Photo taken in Arlington, Virginia, the United States on Oct. 22, 2020 shows C-SPAN live stream of Donald Trump (L) and Joe Biden attending their final debate in the 2020 presidential race. (Photo/Xinhua)

The blame game

It’s well-known that politicians from both U.S. political parties have scapegoated China for the American ills, embracing a trade war and worse, including decoupling and Cold War 2.0. Indeed, this was established in the American imaginary even before the pandemic and has only deepened since, with a tendency to view China in ways that recall the old “yellow peril” and “Red Scare” tropes of the past.

To their credit, Case and Deaton argue that it’s a mistake to blame China for American economic ills.

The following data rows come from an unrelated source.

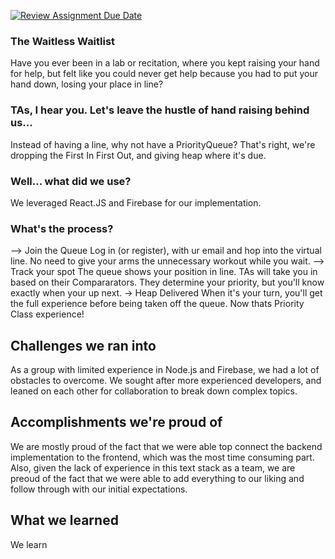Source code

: [![Review Assignment Due Date](https://classroom.github.com/assets/deadline-readme-button-22041afd0340ce965d47ae6ef1cefeee28c7c493a6346c4f15d667ab976d596c.svg)](https://classroom.github.com/a/_U2QbDVP)
### The Waitless Waitlist
Have you ever been in a lab or recitation, where you kept raising your hand for help, but felt like you could never get help because you had to put your hand down, losing your place in line?
### TAs, I hear you. Let's leave the hustle of hand raising behind us...
Instead of having a line, why not have a PriorityQueue? That's right, we're dropping the First In First Out, and giving heap where it's due. 
### Well... what did we use?
We leveraged React.JS and Firebase for our implementation.  
### What's the process?
--> Join the Queue
Log in (or register), with ur email and hop into the virtual line. No need to give your arms the unnecessary workout while you wait.
--> Track your spot 
The queue shows your position in line. TAs will take you in based on their Compararators. They determine your priority, but you'll know exactly when your up next. 
-> Heap Delivered 
When it's your turn, you'll get the full experience before being taken off the queue. Now thats Priority Class experience!
## Challenges we ran into
As a group with limited experience in Node.js and Firebase, we had a lot of obstacles to overcome. We sought after more experienced developers, and leaned on each other for collaboration to break down complex topics. 
## Accomplishments we're proud of 
We are mostly proud of the fact that we were able top connect the backend implementation to the frontend, which was the most time consuming part. Also, given the lack of experience in this text stack as a team, we are preoud of the fact that we were able to add everything to our liking and follow through with our initial expectations.
## What we learned
We learn


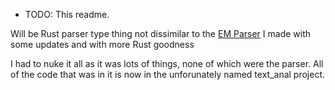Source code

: * TODO: This readme.

Will be Rust parser type thing not dissimilar to the [EM Parser]("https://github.com/Bardoctorus/EMparser") I made with some updates and with more Rust goodness

I had to nuke it all as it was lots of things, none of which were the parser. All of the code that was in it is now in the unforunately named text_anal project.
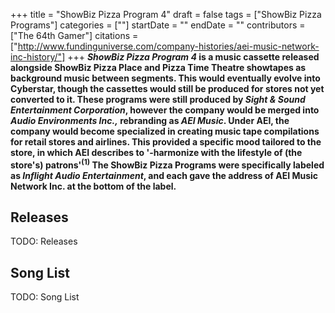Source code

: +++
title = "ShowBiz Pizza Program 4"
draft = false
tags = ["ShowBiz Pizza Programs"]
categories = [""]
startDate = ""
endDate = ""
contributors = ["The 64th Gamer"]
citations = ["http://www.fundinguniverse.com/company-histories/aei-music-network-inc-history/"]
+++
***ShowBiz Pizza Program 4* is a music cassette released alongside ShowBiz Pizza Place and Pizza Time Theatre showtapes as background music between segments. This would eventually evolve into Cyberstar, though the cassettes would still be produced for stores not yet converted to it.
These programs were still produced by *Sight & Sound Entertainment Corporation*, however the company would be merged into *Audio Environments Inc.,* rebranding as *AEI Music*. Under AEI, the company would become specialized in creating music tape compilations for retail stores and airlines. This provided a specific mood tailored to the store, in which AEI describes to '-harmonize with the lifestyle of (the store's) patrons'<sup>(1)</sup> The ShowBiz Pizza Programs were specifically labeled as *Inflight Audio Entertainment*, and each gave the address of AEI Music Network Inc. at the bottom of the label.**

## Releases

TODO: Releases

## Song List

TODO: Song List
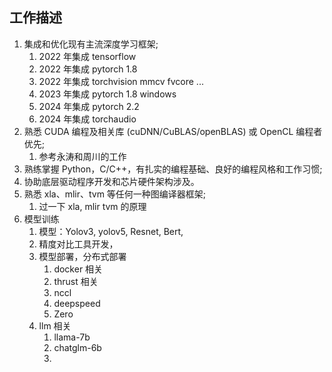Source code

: ## 工作描述
1. 集成和优化现有主流深度学习框架;
	1. 2022 年集成 tensorflow
	2. 2022 年集成 pytorch 1.8
	3. 2022 年集成 torchvision mmcv fvcore ...
	4. 2023 年集成 pytorch 1.8 windows
	5. 2024 年集成 pytorch 2.2
	6. 2024 年集成 torchaudio
2. 熟悉 CUDA 编程及相关库 (cuDNN/CuBLAS/openBLAS) 或 OpenCL 编程者优先;
	1. 参考永涛和周川的工作
3. 熟练掌握 Python，C/C++，有扎实的编程基础、良好的编程风格和工作习惯;
4. 协助底层驱动程序开发和芯片硬件架构涉及。
5. 熟悉 xla、mlir、tvm 等任何一种图编译器框架;
	1. 过一下 xla, mlir tvm 的原理
6. 模型训练
	1. 模型：Yolov3, yolov5, Resnet, Bert, 
	2. 精度对比工具开发，
	3. 模型部署，分布式部署
		1. docker 相关
		2. thrust 相关
		3. nccl
		4. deepspeed
		5. Zero
	4. llm 相关
		1. llama-7b
		2. chatglm-6b
		3. 
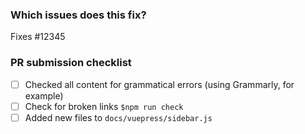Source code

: ### Which issues does this fix?
Fixes #12345

### PR submission checklist
- [ ] Checked all content for grammatical errors (using Grammarly, for example)
- [ ] Check for broken links `$npm run check`
- [ ] Added new files to `docs/vuepress/sidebar.js`

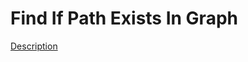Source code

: Find If Path Exists In Graph
=====  
[Description](https://leetcode.com/problems/find-if-path-exists-in-graph/)
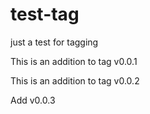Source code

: # test-tag
just a test for tagging

This is an addition to tag v0.0.1

This is an addition to tag v0.0.2

Add v0.0.3
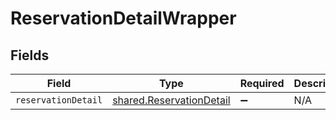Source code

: # ReservationDetailWrapper


## Fields

| Field                                                                | Type                                                                 | Required                                                             | Description                                                          |
| -------------------------------------------------------------------- | -------------------------------------------------------------------- | -------------------------------------------------------------------- | -------------------------------------------------------------------- |
| `reservationDetail`                                                  | [shared.ReservationDetail](../../models/shared/reservationdetail.md) | :heavy_minus_sign:                                                   | N/A                                                                  |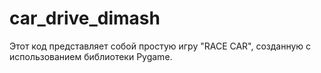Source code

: # car_drive_dimash
Этот код представляет собой простую игру "RACE CAR", созданную с использованием библиотеки Pygame.
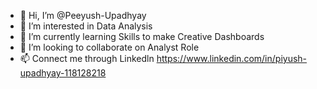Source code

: - 👋 Hi, I’m @Peeyush-Upadhyay
- 👀 I’m interested in Data Analysis  
- 🌱 I’m currently learning Skills to make Creative Dashboards 
- 💞️ I’m looking to collaborate on Analyst Role
- 📫 Connect me through Linkedln https://www.linkedin.com/in/piyush-upadhyay-118128218

<!---
Peeyush-Upadhyay/Peeyush-Upadhyay is a ✨ special ✨ repository because its `README.md` (this file) appears on your GitHub profile.
You can click the Preview link to take a look at your changes.
--->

They acknowledge that many U.S. manufacturing jobs were lost to China, but China has also lost manufacturing jobs to others. And one should not discount the fact that lower labor costs have meant lower prices, which have benefited American workers, perhaps even more than offsetting job losses. Instead, Case and Deaton point the finger squarely at the U.S. policymakers who failed to govern effectively and mismanaged the national economy, leaving their citizens and country to be plundered by their own corporations and boom-bust cycles.

And to President Xi Jinping’s credit, increasingly he has emphasized socialist values, including common prosperity, while aggressively pursuing poverty alleviation, rural revitalization and incredibly effective, but very costly, pandemic controls that have put the health and wellbeing of people well-above profits. He has also spearheaded effective regulations of major industries that were accumulating too much power and influence and undermining social and political order. In these contexts, he’s spoken directly about countering the “disorderly expansion of capital,” in a speech at the 10th meeting of the Central Committee for Financial and Economic Affairs on August 17, 2021, an excerpt of which was published in Qiushi, the leading official theoretical journal of the Communist Party of China, two months later. This signaled that social progress in China will indeed be more equitable and socialistic—and guaranteed above all by the state.

This is by no means a shocking development. Xi is the head of a state ruled by a communist party, and he has repeatedly emphasized the importance of Marxism in Chinese development, including its role in China’s goals of achieving common prosperity and developing as a fully modern socialist nation by 2049. Furthermore, although this statement is now refreshed and reemphasized, it’s not entirely new—Chinese leaders of every generation have made similar points since 1949. Yet, more importantly, none of this indicates a new, radical anti-market turn in China’s political economy—far from it. Marxists understand that socially just economic transformations take time. Nevertheless, capitalists are concerned, particularly those in the West, who equate any type of government regulation or social welfare with a “red revolution” despite their own mantras that Marxism and socialism are themselves dead ends.

If the despairing were clearheaded, what would they see? Would they realize capitalism itself is substantially to blame for their problems of inequality, social injustice, climate change and many more, from its earliest days to the present?

 

The author is a professor of politics and international relations at East China Normal University and a senior research fellow with the Institute for the Development of Socialism with Chinese Characteristics at Southeast University.